§ **Requisitos de tareas**:
1. Responda, según el texto sobre el quetzal:
(a) ¿Qué significa «quetzalli» en náhuatl?
(b) ¿En qué fecha se conmemora en Guatemala el día nacional del quetzal?
(c) Según la leyenda maya, ¿a qué árbol dirigieron los dioses los soplos de los que nació el quetzal?
2. Reproduzca literalmente el pasaje del texto sobre el quetzal que empieza en las palabras «La leyenda maya relacionada a la» y termina después de «una serpiente emplumada.».

§ **Fragmento de página**:
□ □ □ □

El término Quetzal, en varios idiomas mesoamericanos tiene el significado de «sagrado» «hermoso» o «erigido». En náhuatl, quetzalli quiere decir cola de plumas brillantes mientras que, en maya, pluma brillante y preciosa.

En el México antiguo los tlatoanis (gobernantes) y sacerdotes ornamentaban sus penachos, estandartes y vestiduras de con las plumas del quetzal considerado símbolo de poder y de riqueza, de la fertilidad, de la abundancia y de la vida.

El hábitat de esta ave son los bosques de niebla, de acuerdo a SEMARNAT en los mapas aparecen 21 pequeñas de estas zonas que abarcan desde el sureste de México hasta Panamá, pasando por Guatemala, Honduras, El Salvador, Nicaragua y Costa Rica. En esos lugares los quetzales vuelan no más de 30 kilómetros ya que cada vez están más reducidos por la cacería tráfico ilegal y destrucción de su hogar.

Sin embargo, existen lugares específicos para su preservación como la Reserva de la Biósfera El Triunfo, en México, la Sierra de las Minas, Guatemala, Panamá y algunos sitios de Costa Rica podrían contener al menos 100 parejas reproductivas, aunque en Panamá la abundancia de individuos es tres veces mayor que en nuestro país.

Inclusive en Guatemala el Quetzal es tan importante que es considerada Ave Nacional, es el nombre de su moneda, y cada 5 de septiembre se conmemora su día nacional.

La leyenda del Quetzal.

La leyenda maya relacionada a la creación del universo, relata que Kukulkán, el dios creador, y Tepeu, el dios del Cielo, fueron los encargados de crear el mundo.

Cuando comenzaron a dar vida a las aves, el quetzal nació de los soplos que los dioses dirigieron a un árbol de guayacán. Con el soplo divino las hojas azul-verdosas del guayacán salieron volando, y en su vuelo adoptaron su majestuosa formar que asemeja a una serpiente emplumada.

□ □ □ □

§ **Extractos de datos**:
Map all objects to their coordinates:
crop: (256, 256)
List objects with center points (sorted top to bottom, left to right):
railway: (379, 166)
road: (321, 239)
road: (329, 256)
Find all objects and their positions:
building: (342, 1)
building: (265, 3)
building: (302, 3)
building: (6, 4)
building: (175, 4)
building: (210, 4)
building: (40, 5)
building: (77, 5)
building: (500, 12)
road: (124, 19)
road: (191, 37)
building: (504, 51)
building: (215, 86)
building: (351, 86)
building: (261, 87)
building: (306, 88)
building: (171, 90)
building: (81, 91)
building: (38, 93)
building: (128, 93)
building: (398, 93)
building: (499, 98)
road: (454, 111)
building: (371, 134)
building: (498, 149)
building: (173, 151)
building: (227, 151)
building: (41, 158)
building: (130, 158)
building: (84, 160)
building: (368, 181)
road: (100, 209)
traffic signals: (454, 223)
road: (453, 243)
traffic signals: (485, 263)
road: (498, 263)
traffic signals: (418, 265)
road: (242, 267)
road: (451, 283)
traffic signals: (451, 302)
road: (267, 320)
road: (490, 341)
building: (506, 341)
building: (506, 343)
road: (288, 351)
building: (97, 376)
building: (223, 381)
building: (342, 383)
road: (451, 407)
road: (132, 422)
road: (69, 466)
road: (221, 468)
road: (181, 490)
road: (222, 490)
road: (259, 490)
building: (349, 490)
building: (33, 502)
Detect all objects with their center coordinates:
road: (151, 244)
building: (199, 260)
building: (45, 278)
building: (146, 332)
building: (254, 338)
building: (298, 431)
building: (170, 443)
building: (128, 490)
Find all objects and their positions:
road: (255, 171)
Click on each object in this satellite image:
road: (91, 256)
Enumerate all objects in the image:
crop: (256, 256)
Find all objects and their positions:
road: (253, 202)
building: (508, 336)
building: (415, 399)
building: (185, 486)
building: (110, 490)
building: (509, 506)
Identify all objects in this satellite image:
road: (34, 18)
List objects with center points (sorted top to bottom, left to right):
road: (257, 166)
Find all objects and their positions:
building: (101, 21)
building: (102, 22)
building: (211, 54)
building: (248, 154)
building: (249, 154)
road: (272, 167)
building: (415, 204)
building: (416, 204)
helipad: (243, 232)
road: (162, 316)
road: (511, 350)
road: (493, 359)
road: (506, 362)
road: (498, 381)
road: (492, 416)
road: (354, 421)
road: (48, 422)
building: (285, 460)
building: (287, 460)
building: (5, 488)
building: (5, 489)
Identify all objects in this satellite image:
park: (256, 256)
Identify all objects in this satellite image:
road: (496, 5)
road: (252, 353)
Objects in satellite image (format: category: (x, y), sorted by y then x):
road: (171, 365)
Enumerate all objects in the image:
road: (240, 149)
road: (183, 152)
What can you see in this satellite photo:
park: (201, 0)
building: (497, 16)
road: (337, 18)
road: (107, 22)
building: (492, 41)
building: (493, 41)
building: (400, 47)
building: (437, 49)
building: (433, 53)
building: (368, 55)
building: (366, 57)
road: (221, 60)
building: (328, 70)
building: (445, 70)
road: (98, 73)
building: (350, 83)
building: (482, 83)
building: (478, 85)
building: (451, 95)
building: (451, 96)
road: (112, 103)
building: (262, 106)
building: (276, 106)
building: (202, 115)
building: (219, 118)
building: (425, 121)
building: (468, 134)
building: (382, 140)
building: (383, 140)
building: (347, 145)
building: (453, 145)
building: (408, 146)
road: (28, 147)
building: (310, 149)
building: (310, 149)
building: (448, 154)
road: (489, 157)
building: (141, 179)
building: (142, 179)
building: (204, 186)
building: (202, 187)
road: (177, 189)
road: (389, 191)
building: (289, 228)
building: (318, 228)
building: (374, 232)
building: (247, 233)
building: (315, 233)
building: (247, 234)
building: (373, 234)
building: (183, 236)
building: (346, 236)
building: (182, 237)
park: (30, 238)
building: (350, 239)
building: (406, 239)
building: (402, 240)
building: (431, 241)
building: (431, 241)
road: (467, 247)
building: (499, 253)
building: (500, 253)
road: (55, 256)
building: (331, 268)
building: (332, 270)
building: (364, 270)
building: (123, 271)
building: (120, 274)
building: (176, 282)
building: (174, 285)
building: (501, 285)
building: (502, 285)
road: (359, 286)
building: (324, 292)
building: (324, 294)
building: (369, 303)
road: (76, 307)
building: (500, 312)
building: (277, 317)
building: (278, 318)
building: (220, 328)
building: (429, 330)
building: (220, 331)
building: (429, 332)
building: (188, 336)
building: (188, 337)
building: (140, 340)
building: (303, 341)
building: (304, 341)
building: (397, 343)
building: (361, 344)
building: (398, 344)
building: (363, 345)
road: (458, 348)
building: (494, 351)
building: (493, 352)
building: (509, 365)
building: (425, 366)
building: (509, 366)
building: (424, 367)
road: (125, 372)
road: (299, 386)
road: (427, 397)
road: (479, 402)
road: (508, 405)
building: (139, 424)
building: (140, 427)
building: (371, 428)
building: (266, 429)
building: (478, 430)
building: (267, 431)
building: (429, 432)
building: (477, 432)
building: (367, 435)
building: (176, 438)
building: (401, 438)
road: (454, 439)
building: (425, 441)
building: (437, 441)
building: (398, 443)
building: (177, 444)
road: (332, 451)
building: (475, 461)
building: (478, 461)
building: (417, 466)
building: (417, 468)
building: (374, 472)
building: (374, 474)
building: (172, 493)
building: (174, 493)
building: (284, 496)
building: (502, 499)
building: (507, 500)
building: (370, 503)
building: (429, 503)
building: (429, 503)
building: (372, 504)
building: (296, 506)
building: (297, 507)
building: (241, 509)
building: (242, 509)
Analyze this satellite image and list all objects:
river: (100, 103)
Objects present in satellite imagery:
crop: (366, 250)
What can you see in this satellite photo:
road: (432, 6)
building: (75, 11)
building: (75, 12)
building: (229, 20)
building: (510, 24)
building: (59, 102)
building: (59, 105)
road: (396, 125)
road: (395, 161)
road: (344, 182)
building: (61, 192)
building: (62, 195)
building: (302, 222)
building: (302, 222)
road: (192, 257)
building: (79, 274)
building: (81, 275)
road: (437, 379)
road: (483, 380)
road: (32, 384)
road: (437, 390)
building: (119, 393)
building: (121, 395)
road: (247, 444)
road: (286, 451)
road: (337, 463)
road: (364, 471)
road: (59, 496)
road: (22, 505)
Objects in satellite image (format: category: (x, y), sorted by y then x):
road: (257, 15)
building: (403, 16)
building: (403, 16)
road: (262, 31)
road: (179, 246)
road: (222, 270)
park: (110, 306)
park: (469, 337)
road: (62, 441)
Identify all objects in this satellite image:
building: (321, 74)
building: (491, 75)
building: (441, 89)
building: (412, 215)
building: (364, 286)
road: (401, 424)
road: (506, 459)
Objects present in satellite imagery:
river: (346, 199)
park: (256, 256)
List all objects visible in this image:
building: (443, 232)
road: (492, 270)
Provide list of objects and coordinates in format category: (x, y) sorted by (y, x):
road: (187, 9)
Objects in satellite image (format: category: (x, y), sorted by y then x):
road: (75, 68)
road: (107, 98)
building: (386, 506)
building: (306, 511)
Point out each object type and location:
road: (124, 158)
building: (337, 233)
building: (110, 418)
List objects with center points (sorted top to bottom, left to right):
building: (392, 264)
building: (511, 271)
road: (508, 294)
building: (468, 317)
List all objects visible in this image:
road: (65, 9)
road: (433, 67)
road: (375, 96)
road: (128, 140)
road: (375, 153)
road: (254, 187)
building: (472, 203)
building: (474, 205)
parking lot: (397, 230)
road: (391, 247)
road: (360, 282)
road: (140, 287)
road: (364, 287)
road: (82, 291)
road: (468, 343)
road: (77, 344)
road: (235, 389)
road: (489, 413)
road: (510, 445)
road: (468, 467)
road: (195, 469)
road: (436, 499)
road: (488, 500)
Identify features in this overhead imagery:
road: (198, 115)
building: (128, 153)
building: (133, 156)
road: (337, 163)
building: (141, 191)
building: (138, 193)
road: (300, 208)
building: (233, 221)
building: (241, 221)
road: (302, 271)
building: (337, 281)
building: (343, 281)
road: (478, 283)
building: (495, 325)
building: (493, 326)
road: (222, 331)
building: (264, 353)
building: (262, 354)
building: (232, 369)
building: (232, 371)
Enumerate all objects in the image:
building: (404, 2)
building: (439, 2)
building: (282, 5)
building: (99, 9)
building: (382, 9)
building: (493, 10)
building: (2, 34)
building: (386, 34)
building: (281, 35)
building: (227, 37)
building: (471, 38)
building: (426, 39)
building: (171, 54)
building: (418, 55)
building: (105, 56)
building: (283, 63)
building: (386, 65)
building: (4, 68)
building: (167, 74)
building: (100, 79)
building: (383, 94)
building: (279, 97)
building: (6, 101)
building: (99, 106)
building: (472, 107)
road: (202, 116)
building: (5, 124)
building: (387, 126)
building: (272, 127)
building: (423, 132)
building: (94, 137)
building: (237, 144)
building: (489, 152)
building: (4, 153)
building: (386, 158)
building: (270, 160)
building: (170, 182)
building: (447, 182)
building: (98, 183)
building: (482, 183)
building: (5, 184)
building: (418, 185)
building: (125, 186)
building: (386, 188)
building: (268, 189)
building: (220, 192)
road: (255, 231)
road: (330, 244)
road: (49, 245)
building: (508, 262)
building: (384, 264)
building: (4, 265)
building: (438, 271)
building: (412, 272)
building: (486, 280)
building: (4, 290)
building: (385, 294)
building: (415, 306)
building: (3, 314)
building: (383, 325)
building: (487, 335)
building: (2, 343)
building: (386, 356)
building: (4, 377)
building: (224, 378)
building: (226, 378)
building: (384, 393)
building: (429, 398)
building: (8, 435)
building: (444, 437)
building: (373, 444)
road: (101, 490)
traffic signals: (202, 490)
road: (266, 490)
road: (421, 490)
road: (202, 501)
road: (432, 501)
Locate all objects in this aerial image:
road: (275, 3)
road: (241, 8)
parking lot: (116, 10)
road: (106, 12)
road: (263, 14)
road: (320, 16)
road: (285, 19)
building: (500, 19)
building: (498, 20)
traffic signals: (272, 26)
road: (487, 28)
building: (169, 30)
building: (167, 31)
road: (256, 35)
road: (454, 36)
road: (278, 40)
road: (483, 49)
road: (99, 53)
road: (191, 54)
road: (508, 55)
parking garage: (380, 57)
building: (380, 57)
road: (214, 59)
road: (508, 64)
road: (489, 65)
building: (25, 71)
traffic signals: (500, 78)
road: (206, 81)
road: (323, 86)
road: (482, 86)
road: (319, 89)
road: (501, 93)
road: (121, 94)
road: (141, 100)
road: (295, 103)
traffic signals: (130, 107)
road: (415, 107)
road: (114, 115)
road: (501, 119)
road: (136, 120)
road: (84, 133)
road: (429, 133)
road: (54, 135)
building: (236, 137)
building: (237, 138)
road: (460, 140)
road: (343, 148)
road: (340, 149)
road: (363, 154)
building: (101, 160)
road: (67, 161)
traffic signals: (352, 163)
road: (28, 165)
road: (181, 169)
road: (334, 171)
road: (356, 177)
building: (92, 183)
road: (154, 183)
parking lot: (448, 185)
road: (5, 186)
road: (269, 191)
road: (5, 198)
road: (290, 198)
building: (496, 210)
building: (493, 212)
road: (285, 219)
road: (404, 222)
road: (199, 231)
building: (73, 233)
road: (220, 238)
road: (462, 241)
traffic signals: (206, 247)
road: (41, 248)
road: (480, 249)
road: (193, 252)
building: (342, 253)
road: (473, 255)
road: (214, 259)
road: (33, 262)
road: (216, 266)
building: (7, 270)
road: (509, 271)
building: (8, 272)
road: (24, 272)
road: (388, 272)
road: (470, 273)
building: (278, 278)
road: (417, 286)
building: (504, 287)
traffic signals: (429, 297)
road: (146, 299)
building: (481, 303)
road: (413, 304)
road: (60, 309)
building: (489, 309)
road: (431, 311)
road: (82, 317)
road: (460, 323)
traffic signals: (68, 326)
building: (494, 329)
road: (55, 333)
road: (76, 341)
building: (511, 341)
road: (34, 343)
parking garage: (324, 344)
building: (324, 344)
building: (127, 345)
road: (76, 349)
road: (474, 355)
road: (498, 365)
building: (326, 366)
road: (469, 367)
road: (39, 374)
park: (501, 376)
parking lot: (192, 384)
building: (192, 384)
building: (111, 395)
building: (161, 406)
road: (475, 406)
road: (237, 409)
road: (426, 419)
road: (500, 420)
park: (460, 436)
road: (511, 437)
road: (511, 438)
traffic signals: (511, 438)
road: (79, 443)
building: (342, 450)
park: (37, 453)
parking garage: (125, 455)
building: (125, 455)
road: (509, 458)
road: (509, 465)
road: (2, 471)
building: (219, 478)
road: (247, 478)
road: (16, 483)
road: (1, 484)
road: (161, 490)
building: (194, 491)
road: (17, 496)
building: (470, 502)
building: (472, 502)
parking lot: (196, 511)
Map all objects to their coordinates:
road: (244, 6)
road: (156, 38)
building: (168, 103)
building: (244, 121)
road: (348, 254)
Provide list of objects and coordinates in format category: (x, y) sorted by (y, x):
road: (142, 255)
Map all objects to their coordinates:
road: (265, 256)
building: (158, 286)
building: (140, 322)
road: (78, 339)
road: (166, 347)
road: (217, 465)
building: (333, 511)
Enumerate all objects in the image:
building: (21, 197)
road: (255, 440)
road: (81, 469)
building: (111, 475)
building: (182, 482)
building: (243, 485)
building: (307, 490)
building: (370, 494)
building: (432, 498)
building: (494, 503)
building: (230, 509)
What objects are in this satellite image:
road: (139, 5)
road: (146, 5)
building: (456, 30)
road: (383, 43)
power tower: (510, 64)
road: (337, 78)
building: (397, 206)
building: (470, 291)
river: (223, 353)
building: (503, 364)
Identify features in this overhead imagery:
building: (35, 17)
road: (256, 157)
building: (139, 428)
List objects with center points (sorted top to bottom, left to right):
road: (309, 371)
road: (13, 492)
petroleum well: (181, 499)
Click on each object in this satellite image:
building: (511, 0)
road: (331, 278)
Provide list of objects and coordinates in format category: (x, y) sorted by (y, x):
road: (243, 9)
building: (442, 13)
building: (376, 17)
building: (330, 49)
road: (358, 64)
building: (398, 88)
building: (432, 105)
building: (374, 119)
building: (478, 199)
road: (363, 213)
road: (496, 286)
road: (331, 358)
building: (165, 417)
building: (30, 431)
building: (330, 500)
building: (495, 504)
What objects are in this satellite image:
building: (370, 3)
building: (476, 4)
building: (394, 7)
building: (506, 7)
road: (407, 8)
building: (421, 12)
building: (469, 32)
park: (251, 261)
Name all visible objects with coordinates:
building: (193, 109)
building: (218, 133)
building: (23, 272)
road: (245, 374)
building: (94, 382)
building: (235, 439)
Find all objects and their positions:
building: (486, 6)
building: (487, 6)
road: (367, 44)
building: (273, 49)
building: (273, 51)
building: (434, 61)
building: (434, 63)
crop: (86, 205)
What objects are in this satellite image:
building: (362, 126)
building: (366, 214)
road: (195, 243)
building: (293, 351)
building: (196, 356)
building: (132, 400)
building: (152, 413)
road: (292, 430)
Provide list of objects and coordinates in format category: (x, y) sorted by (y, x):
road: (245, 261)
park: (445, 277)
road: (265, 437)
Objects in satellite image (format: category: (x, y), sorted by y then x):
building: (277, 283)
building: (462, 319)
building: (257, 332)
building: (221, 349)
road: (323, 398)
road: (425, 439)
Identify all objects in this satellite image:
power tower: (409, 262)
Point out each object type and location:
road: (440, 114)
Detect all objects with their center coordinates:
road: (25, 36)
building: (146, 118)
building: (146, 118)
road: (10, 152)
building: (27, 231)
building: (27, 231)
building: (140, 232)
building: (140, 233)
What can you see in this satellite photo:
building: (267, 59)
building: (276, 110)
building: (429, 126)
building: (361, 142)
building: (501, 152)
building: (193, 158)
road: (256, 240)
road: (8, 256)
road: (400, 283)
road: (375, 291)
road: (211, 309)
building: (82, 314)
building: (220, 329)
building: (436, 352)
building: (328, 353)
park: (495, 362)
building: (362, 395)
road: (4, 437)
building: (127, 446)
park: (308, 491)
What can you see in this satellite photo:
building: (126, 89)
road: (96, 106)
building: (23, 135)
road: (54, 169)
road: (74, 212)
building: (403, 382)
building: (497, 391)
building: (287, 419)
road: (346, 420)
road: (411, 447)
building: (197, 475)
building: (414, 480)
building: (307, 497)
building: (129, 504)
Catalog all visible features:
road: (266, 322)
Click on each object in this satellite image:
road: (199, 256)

□ □ □ □

§ **Respuestas del ejercicio**:
1.
(a) Cola de plumas brillantes.
(b) El 5 de septiembre.
(c) A un árbol de guayacán.

2.
La leyenda maya relacionada a la creación del universo, relata que Kukulkán, el dios creador, y Tepeu, el dios del Cielo, fueron los encargados de crear el mundo.

Cuando comenzaron a dar vida a las aves, el quetzal nació de los soplos que los dioses dirigieron a un árbol de guayacán. Con el soplo divino las hojas azul-verdosas del guayacán salieron volando, y en su vuelo adoptaron su majestuosa formar que asemeja a una serpiente emplumada.